» **YOUR TASK**:
In the listing below, start your output at the line with "middle dip: (235, 304)" and end it after the line with "index tip: (309, 206)", copying every line exactly.

» **DATA FOR ANALYSIS**:
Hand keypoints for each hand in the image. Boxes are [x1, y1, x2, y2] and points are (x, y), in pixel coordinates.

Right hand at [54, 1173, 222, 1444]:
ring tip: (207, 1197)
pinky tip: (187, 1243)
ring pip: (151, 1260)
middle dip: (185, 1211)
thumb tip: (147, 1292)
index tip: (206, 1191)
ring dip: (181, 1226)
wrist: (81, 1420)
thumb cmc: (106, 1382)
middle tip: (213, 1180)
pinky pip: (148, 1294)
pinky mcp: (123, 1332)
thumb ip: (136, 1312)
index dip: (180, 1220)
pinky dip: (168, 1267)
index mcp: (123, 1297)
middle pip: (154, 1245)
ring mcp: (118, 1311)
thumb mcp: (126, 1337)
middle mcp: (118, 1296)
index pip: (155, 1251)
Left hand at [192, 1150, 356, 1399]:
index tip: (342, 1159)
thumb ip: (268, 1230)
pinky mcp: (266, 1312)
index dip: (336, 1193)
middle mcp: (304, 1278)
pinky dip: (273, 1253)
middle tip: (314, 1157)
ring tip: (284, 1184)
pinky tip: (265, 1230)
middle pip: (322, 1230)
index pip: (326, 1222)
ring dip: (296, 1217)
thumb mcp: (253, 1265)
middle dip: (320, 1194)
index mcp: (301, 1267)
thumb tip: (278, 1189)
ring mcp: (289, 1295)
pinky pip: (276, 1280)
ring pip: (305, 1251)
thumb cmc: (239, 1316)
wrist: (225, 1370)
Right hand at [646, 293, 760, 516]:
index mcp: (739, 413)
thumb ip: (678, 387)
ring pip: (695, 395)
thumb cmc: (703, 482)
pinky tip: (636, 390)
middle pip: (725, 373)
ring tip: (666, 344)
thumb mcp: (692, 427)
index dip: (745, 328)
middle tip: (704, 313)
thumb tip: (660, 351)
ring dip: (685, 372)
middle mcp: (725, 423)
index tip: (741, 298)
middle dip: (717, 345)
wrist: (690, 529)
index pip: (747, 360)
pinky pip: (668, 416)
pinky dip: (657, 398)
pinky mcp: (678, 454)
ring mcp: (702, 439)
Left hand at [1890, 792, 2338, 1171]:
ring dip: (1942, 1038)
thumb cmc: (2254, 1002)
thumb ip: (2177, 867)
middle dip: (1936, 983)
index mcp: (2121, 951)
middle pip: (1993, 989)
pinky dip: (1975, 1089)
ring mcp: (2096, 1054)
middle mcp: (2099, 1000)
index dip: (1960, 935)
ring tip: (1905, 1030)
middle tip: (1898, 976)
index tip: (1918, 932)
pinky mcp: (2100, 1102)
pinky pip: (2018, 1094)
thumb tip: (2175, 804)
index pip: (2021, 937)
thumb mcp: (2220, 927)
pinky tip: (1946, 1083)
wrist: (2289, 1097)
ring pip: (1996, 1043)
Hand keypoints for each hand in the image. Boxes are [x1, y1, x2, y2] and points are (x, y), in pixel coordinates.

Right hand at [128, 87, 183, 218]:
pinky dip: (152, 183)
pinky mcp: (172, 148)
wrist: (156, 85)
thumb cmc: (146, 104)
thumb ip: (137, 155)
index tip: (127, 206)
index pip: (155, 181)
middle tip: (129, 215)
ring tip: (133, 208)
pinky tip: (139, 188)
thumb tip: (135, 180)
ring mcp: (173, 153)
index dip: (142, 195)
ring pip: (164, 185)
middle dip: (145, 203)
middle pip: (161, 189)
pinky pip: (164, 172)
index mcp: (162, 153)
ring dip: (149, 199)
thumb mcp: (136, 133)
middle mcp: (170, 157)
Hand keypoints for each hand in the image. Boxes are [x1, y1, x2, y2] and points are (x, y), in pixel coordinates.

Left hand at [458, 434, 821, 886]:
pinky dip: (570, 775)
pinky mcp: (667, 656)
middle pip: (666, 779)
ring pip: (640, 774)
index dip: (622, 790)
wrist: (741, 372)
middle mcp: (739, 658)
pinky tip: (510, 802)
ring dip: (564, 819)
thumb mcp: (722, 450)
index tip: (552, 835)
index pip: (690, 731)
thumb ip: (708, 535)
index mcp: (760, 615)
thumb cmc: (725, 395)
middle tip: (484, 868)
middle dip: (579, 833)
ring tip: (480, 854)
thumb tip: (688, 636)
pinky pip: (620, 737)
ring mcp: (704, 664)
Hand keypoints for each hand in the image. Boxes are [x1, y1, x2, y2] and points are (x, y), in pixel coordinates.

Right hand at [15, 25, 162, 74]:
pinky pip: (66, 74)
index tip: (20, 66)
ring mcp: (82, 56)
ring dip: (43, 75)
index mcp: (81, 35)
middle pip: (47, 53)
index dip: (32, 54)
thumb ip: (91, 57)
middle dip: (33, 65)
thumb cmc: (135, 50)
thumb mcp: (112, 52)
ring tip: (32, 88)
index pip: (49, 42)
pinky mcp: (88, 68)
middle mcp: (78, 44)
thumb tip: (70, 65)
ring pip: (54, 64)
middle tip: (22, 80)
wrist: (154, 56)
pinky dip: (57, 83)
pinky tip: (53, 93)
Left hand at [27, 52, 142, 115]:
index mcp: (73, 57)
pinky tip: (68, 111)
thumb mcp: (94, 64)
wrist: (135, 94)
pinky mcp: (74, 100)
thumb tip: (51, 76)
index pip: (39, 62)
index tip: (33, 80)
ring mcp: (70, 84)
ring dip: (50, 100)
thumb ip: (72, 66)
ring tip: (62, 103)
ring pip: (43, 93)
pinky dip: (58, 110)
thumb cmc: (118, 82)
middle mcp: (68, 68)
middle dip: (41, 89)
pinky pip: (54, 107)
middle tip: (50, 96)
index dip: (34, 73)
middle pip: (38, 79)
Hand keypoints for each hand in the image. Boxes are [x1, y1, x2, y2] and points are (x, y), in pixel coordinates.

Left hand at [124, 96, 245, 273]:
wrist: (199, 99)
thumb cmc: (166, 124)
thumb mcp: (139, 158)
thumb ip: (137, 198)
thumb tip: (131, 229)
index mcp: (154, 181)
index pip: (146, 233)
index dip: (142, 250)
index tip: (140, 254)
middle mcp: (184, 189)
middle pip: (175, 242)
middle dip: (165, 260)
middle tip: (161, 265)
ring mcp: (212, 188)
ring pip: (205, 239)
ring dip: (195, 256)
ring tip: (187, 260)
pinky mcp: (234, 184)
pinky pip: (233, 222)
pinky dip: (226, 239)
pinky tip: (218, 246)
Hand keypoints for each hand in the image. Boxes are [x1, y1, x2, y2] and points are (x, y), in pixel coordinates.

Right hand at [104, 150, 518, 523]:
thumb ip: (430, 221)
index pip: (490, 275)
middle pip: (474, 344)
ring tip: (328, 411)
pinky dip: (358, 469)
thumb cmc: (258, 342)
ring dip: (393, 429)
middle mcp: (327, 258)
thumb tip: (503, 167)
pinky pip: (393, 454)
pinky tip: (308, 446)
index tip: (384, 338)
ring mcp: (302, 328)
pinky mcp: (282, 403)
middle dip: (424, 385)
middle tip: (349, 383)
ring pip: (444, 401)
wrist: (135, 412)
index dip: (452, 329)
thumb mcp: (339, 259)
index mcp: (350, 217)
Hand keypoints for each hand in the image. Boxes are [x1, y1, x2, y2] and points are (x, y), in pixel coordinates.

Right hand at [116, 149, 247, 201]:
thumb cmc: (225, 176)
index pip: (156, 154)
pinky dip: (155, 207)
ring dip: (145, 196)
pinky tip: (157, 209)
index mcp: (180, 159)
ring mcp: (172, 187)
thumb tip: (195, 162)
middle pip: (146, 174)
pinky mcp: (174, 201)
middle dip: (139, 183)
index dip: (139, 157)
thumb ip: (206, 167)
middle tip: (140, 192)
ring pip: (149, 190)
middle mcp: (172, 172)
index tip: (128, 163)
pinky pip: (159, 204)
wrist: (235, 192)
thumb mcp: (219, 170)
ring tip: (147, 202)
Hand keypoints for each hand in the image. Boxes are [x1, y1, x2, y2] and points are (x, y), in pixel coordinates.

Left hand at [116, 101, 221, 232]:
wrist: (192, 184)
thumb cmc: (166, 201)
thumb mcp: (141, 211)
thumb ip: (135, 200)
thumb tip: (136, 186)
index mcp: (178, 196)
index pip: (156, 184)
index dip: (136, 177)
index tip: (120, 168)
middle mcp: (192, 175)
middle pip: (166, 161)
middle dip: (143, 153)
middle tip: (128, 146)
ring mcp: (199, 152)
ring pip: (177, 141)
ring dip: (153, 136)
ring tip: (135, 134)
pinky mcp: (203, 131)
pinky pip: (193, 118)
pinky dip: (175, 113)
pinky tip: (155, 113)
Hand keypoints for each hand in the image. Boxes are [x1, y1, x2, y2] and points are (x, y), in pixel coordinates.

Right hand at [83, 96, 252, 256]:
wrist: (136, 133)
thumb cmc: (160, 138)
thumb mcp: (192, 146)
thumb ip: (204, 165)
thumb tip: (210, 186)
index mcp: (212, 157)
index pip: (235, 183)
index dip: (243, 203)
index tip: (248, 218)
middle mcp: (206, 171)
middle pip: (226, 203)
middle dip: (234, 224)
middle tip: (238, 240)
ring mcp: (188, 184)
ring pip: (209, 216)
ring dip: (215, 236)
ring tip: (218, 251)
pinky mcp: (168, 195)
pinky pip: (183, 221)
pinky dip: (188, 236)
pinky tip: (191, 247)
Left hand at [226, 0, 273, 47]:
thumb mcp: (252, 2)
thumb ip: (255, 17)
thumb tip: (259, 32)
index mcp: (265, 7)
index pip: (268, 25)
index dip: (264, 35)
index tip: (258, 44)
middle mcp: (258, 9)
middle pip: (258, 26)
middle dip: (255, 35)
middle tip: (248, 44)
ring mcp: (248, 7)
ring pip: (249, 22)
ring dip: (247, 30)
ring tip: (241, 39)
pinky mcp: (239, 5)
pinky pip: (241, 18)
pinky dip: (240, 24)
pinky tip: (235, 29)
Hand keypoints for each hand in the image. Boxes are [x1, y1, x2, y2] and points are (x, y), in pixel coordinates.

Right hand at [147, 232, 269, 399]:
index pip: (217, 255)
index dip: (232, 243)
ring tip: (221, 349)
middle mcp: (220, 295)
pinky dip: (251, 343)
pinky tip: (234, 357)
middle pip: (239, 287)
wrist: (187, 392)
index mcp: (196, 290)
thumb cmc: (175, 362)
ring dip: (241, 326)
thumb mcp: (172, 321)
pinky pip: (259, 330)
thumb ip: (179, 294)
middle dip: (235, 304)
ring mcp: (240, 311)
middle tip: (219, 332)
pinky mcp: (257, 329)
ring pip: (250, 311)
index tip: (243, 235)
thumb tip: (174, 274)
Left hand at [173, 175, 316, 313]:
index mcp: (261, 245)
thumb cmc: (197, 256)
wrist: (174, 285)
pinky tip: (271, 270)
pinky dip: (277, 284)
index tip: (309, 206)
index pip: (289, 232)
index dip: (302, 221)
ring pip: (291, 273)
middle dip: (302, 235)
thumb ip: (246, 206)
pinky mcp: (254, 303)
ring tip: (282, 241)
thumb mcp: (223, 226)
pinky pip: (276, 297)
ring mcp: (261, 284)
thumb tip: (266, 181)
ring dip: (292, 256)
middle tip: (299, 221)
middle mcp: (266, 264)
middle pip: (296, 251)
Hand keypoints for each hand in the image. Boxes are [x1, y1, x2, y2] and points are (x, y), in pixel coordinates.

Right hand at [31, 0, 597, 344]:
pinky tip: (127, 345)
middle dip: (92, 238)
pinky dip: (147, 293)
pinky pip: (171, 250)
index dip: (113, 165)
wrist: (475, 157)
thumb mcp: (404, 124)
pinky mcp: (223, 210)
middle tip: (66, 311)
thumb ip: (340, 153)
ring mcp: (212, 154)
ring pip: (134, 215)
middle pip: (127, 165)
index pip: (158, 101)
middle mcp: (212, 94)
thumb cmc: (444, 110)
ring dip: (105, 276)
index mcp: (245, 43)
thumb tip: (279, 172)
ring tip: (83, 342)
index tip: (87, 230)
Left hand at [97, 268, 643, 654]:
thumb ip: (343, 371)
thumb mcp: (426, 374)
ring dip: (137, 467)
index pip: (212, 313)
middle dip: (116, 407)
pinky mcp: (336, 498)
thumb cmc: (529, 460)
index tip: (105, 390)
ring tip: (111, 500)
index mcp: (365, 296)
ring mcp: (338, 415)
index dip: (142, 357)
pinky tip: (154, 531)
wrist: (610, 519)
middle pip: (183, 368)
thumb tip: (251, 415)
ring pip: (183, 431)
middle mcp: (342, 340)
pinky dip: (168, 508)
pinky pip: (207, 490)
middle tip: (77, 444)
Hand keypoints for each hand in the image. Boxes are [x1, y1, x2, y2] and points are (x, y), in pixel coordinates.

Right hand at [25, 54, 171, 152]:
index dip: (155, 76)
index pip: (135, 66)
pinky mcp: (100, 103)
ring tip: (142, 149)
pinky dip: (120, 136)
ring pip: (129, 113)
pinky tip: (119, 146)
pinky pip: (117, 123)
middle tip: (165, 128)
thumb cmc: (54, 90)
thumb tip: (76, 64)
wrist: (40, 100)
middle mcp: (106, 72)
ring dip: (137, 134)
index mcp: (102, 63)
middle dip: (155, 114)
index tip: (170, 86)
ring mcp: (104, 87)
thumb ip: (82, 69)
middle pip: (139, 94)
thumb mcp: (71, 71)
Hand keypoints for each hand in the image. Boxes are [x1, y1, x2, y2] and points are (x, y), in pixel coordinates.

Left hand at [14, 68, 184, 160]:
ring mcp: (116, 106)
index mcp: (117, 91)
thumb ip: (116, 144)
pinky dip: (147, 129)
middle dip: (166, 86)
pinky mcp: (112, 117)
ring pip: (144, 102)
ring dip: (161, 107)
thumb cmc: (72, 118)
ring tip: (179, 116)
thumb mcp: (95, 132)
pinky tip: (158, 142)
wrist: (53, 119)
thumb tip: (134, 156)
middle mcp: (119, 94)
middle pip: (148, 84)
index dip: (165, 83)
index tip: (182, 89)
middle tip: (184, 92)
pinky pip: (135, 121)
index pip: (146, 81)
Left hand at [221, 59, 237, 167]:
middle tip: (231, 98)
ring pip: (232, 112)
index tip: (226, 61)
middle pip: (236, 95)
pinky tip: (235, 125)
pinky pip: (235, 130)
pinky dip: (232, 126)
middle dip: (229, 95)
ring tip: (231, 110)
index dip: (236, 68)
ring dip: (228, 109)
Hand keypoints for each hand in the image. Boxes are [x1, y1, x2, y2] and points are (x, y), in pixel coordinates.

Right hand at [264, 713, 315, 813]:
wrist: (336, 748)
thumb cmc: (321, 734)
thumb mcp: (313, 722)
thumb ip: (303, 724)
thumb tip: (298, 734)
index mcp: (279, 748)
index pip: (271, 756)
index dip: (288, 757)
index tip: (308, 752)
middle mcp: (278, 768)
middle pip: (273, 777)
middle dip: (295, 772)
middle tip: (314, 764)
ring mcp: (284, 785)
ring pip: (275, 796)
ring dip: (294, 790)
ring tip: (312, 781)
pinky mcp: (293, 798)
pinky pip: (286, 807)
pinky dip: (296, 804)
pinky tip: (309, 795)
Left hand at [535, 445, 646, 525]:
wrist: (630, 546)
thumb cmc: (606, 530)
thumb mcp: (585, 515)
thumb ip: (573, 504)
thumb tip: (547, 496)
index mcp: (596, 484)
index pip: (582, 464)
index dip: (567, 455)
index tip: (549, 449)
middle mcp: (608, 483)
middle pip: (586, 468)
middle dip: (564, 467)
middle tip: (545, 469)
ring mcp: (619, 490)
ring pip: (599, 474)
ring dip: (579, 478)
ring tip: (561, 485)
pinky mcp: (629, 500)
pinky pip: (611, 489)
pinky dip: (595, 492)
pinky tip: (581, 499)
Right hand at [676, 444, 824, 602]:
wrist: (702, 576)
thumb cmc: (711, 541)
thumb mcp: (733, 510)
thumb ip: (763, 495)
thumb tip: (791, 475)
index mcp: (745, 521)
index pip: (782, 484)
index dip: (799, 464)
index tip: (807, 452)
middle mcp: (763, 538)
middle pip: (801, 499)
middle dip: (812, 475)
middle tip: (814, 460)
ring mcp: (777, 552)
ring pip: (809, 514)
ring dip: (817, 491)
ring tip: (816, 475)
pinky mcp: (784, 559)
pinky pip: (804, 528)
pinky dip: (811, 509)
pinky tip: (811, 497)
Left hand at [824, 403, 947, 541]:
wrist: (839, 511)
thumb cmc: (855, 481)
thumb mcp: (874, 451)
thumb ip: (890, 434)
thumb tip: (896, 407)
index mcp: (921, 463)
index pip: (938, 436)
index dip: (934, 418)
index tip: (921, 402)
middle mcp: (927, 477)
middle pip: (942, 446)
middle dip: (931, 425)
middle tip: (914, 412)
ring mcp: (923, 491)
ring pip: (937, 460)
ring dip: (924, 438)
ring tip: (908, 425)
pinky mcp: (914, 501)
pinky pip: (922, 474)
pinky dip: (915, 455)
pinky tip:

» **EXERCISE OUTPUT**:
middle dip: (235, 304)
ring mcp: (240, 311)
middle tip: (219, 332)
pinky mcp: (257, 329)
ring pip: (250, 311)
index tip: (243, 235)
thumb tip: (174, 274)
Left hand at [173, 175, 316, 313]:
index mcp: (261, 245)
thumb cmc: (197, 256)
wrist: (174, 285)
pinky tip: (271, 270)
pinky dip: (277, 284)
index tip: (309, 206)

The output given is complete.